- [Problem description]: Produce an exact copy of the lines from the line containing "The governor is" through the last line of the listing below, both ends included, and nothing else.

- [Provided material]:
◆ ◆ ◆ ◆ ◆

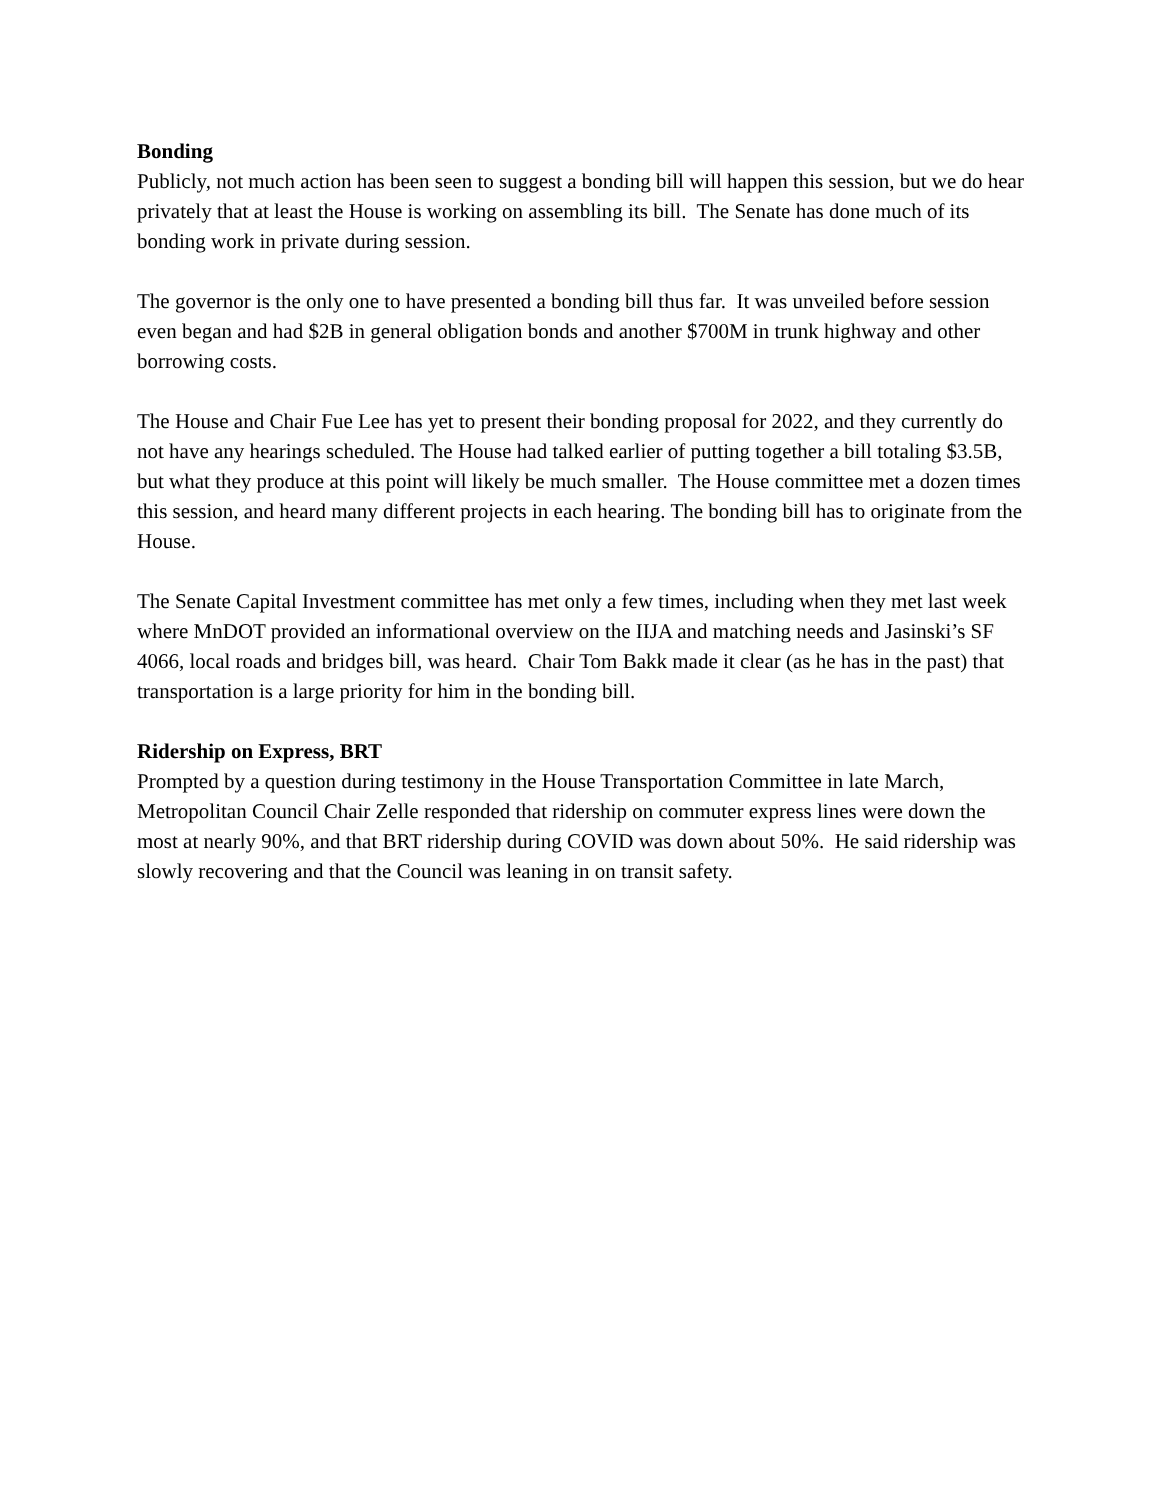Bonding
Publicly, not much action has been seen to suggest a bonding bill will happen this session, but we do hear privately that at least the House is working on assembling its bill. The Senate has done much of its bonding work in private during session.
The governor is the only one to have presented a bonding bill thus far. It was unveiled before session even began and had $2B in general obligation bonds and another $700M in trunk highway and other borrowing costs.
The House and Chair Fue Lee has yet to present their bonding proposal for 2022, and they currently do not have any hearings scheduled. The House had talked earlier of putting together a bill totaling $3.5B, but what they produce at this point will likely be much smaller. The House committee met a dozen times this session, and heard many different projects in each hearing. The bonding bill has to originate from the House.
The Senate Capital Investment committee has met only a few times, including when they met last week where MnDOT provided an informational overview on the IIJA and matching needs and Jasinski’s SF 4066, local roads and bridges bill, was heard. Chair Tom Bakk made it clear (as he has in the past) that transportation is a large priority for him in the bonding bill.
Ridership on Express, BRT
Prompted by a question during testimony in the House Transportation Committee in late March, Metropolitan Council Chair Zelle responded that ridership on commuter express lines were down the most at nearly 90%, and that BRT ridership during COVID was down about 50%. He said ridership was slowly recovering and that the Council was leaning in on transit safety.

◆ ◆ ◆ ◆ ◆

- [Response for this exercise]:
The governor is the only one to have presented a bonding bill thus far. It was unveiled before session even began and had $2B in general obligation bonds and another $700M in trunk highway and other borrowing costs.
The House and Chair Fue Lee has yet to present their bonding proposal for 2022, and they currently do not have any hearings scheduled. The House had talked earlier of putting together a bill totaling $3.5B, but what they produce at this point will likely be much smaller. The House committee met a dozen times this session, and heard many different projects in each hearing. The bonding bill has to originate from the House.
The Senate Capital Investment committee has met only a few times, including when they met last week where MnDOT provided an informational overview on the IIJA and matching needs and Jasinski’s SF 4066, local roads and bridges bill, was heard. Chair Tom Bakk made it clear (as he has in the past) that transportation is a large priority for him in the bonding bill.
Ridership on Express, BRT
Prompted by a question during testimony in the House Transportation Committee in late March, Metropolitan Council Chair Zelle responded that ridership on commuter express lines were down the most at nearly 90%, and that BRT ridership during COVID was down about 50%. He said ridership was slowly recovering and that the Council was leaning in on transit safety.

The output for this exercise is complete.